DE53884 - System Hang after many messages like Unable to resend broadcast message, slump has disconnected, out-of-sequence node broadcast

book

Article ID: 192731

calendar_today

Updated On:

Products

CA Service Management - Service Desk Manager

Issue/Introduction

In an Advanced Availability environment with multiple Application servers, randomly, processes are unable to communicate between servers with error "UNABLE TO RESEND BROADCAST MESSAGE" in the stdlog file; the system hangs when the number of messages is too high and the system becomes unresponsive.

Steps to Reproduce:

1.  Started executing a script to create 100 tickets on BG server.

2.  Connected to BG server. I am using VM hosted on an ESX server.
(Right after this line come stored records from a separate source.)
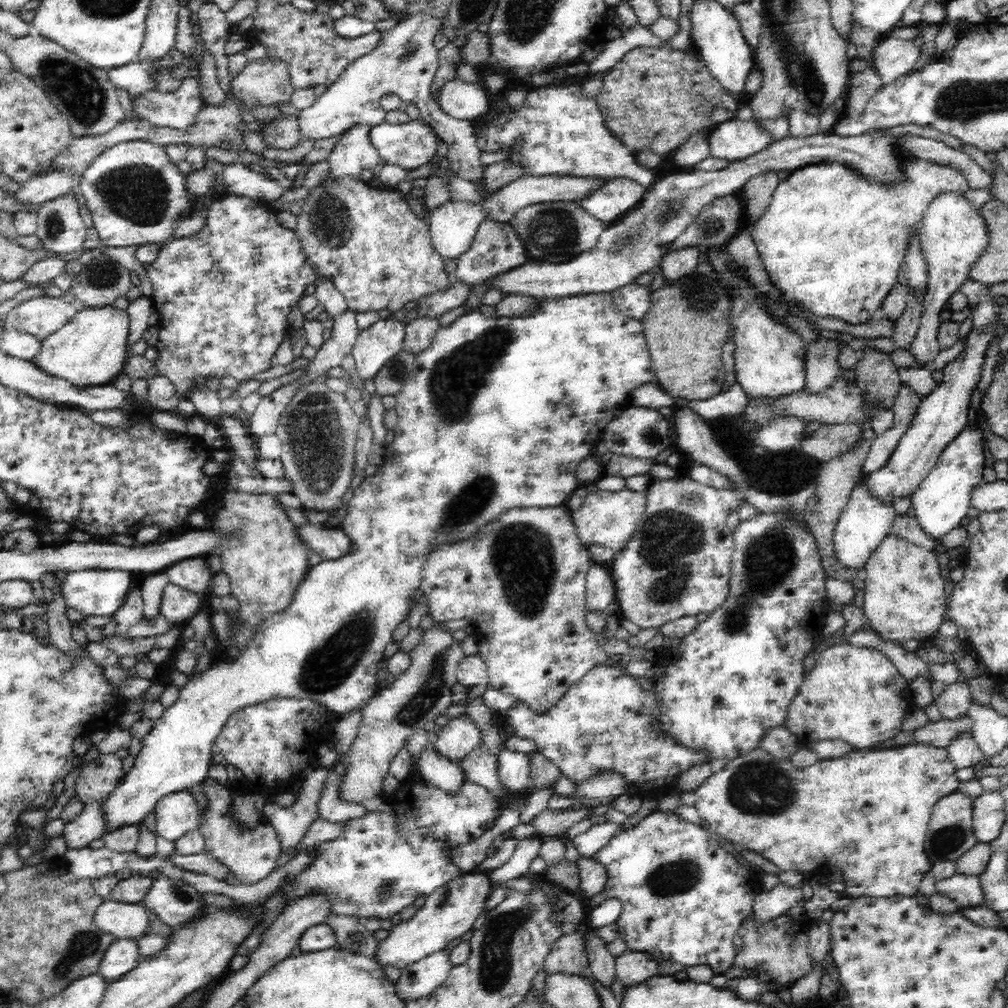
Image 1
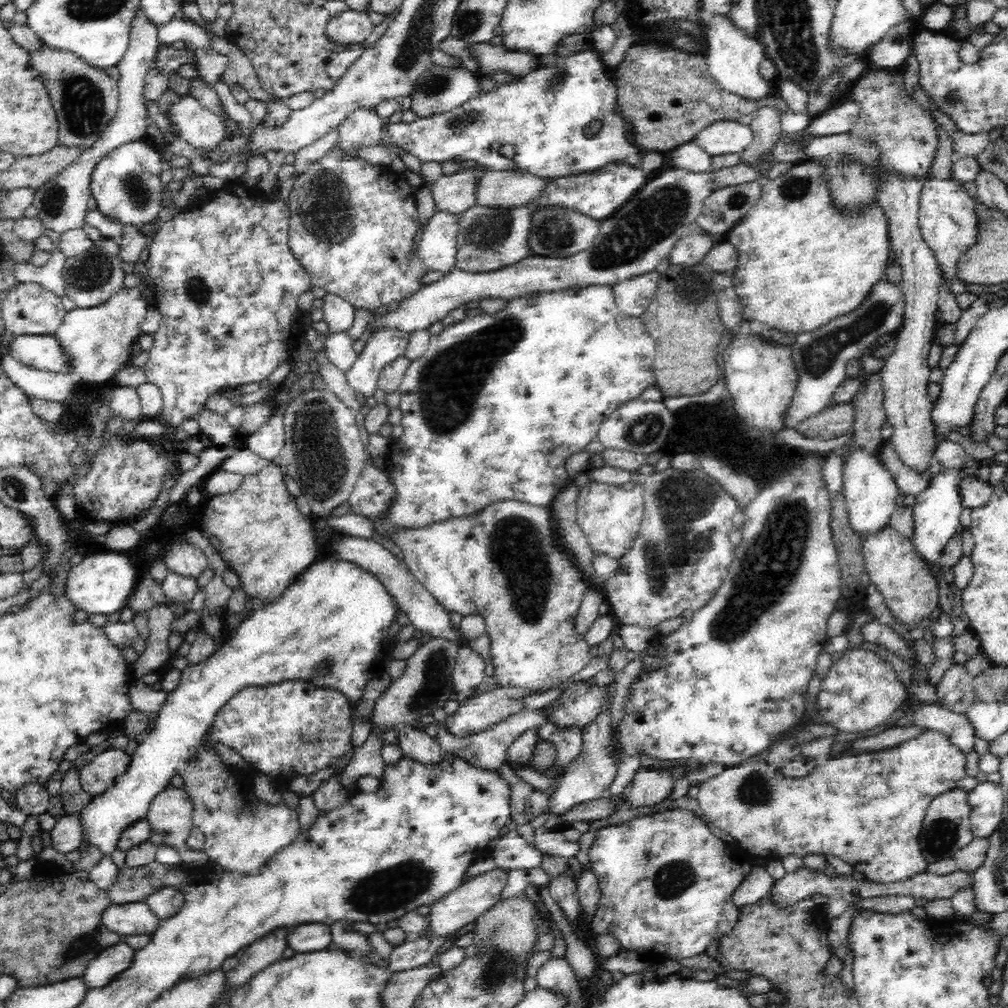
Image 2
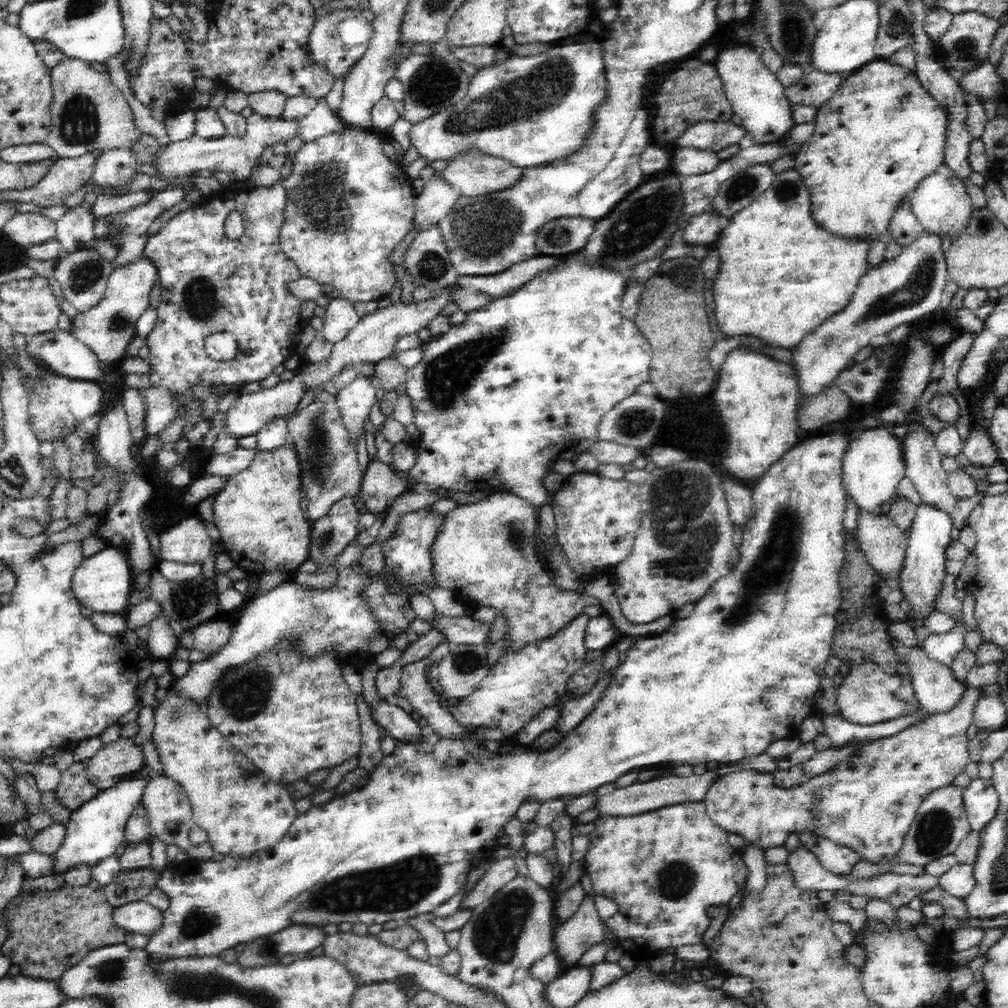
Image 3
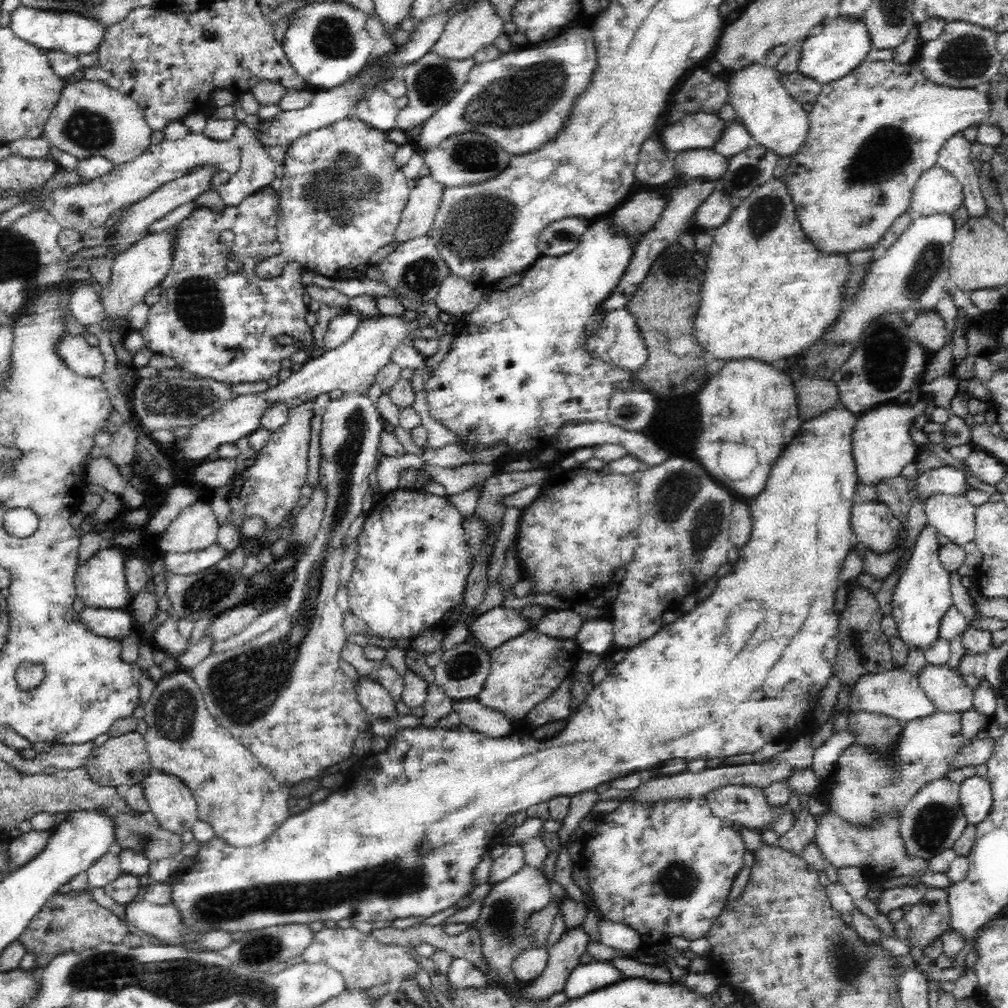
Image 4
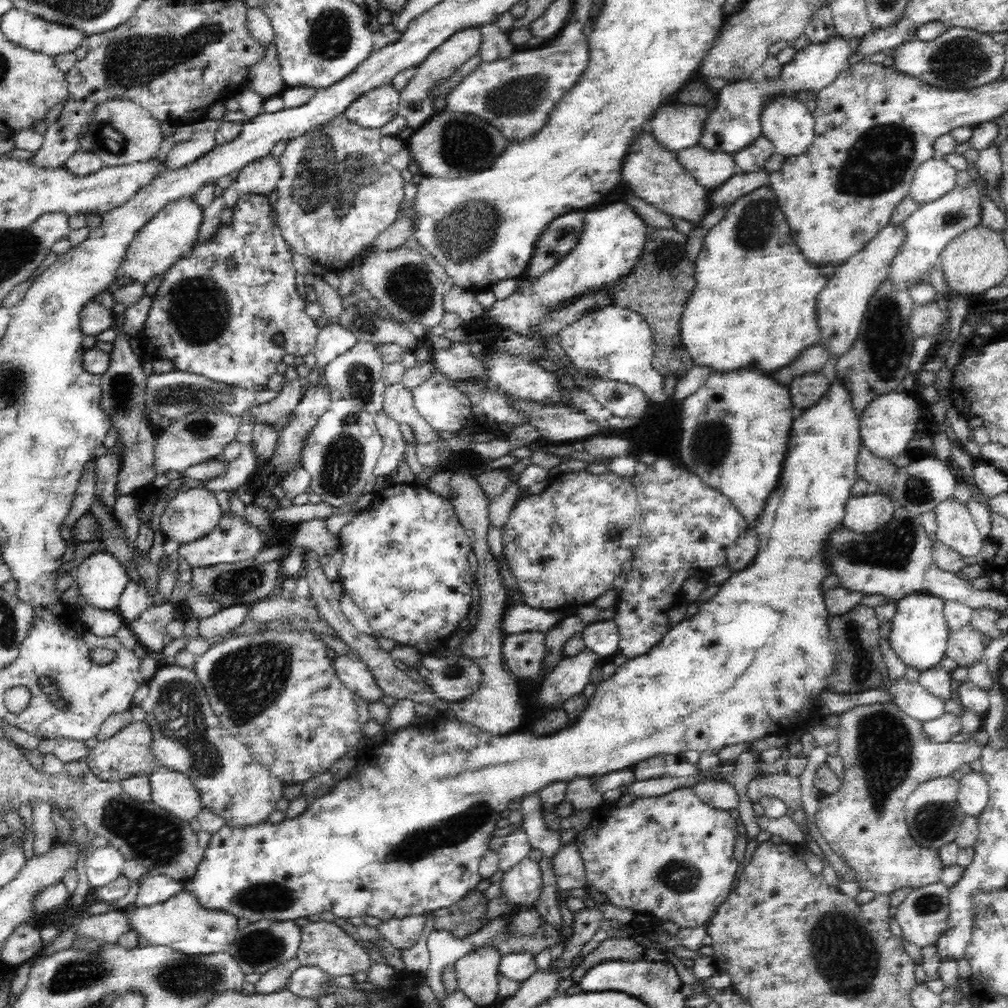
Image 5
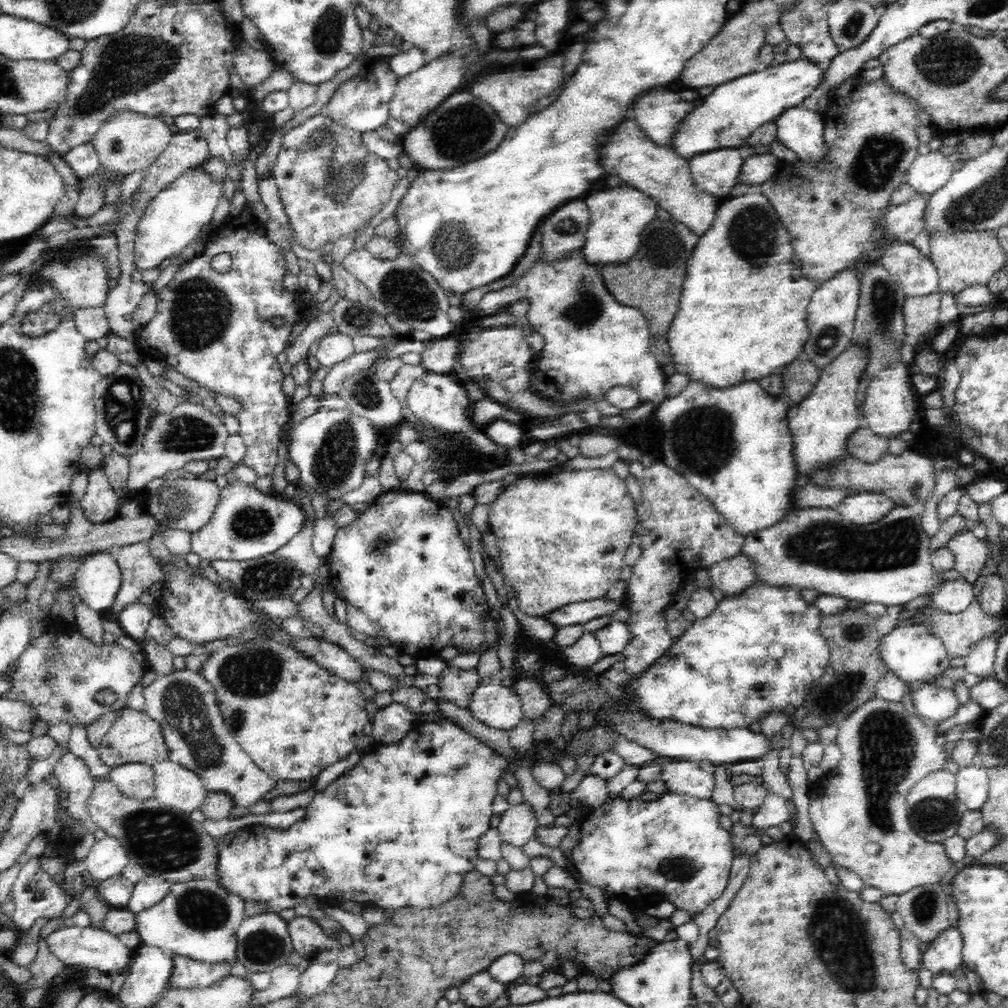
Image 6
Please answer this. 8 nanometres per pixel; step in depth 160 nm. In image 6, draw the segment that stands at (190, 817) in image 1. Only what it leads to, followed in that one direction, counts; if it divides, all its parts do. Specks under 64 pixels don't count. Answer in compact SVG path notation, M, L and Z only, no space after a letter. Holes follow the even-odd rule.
M170 759L158 761L155 772L155 797L163 806L191 813L199 810L208 796L205 784L196 772Z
Hence connected to ESX servers vsphere web client and uncheck the "Connected" checkbox to disconnect the slump and clck OK..

 

   On the BG server stdlog following message appears:


      05/07 23:43:04.76 sdmAA-BGSB1  slump_nxd            8496 SIGNIFICANT  list.c                 553 Node(10.80.58.238) Slump ID(581) has disconnected

 

3. Wait for 1 or 2 seconds and check the "Connected" check box to make sure slump is connected back.

 

   On the BG server we may see the logs as :

   

      05/07 23:43:04.95 sdmAA-ews24  slump_nxd            8496 SIGNIFICANT  list.c                 506 Node(10.80.58.238) Slump ID(581) has connected

 

4. Keep continuing the script to create tickets on the BG server.

 

   We might see below messages in stdlog of BG server.

 

      05/07 23:43:07.73 sdmAA-BGSB1  slump_nxd            8496 TRACE        server.c              5412 Resent broadcast message 443 to node sdmAA-APP1
      05/07 23:43:07.73 sdmAA-BGSB1  slump_nxd            8496 TRACE        server.c              5412 Resent broadcast message 444 to node sdmAA-APP1
      05/07 23:43:07.75 sdmAA-BGSB1  slump_nxd            8496 TRACE        server.c              5412 Resent broadcast message 445 to node sdmAA-APP1

 

   Wireshark log when Resent happens:

 

      15815    2020-05-07 23:43:07.732326    10.80.62.187    10.80.58.238    TCP    1628    54132 → 2101 [PSH, ACK] Seq=2533 Ack=865 Win=2101504 Len=1574
      15818    2020-05-07 23:43:07.735310    10.80.58.238    10.80.62.187    TCP    60    2101 → 54132 [ACK] Seq=865 Ack=4107 Win=2102272 Len=0

 

   Stdlog on App server shows below messages.

 

      05/07 23:43:08.12 sdmAA-APP1  slump_nxd            5928 TRACE        server.c              3323 Received node broadcast message from 579|prov#6516_bpvirtdb_srvr to *|*|cr_status_trans_history::DB_CHANGE
      05/07 23:43:08.12 sdmAA-APP1  slump_nxd            5928 WARNING      list.c                 586 Received out-of-sequence node broadcast 508 from 10.80.62.187 - previous sequence was 442

 

After this whatever broadcast messages BG sends that will be rejected by App server by giving an error Received out-of-sequence.

 

As per the Wireshark traces, BG server is sending the messages (about DB_CHANGE) and same messages are appearing on the App server too.

 

Expected result:

 

   When "Resent broadcast message" happens at BG server , on App server the message should appear some thing like below.

 

      Received resent broadcast message "<< *(dg.pSequenceNumber) << " from node " << pNode->get_node_host() << "; resetting broadcast sequence".

Test Environment for the test

CA Service Desk Manager 17.1 - Rollup patches up to 17.1.0.4

Advanced Availability Configuration:  Background Server (sdmAA-BGSB1), more than 2 Application Servers one of which is sdmAA-APP1

O.S.: Windows Server 2016

Database: Microsoft SQL Server 2014

 

 

Cause

Product defect DE53884.

Environment

Release : 17.1 up through at least 17.1.0.9, 17.2 up through at least 17.2.0.8, 17.3 GA at least.

Component : SERVICE DESK MANAGER

Resolution

Debug test patch T56H126 (Linux) exists for resolving defect DE53884 on CA SDM 17.1 RU4.

The fix is to be integrated into future versions as soon as possible - please search the product documentation for DE53884 to determine the associated rollup patch that includes the fix.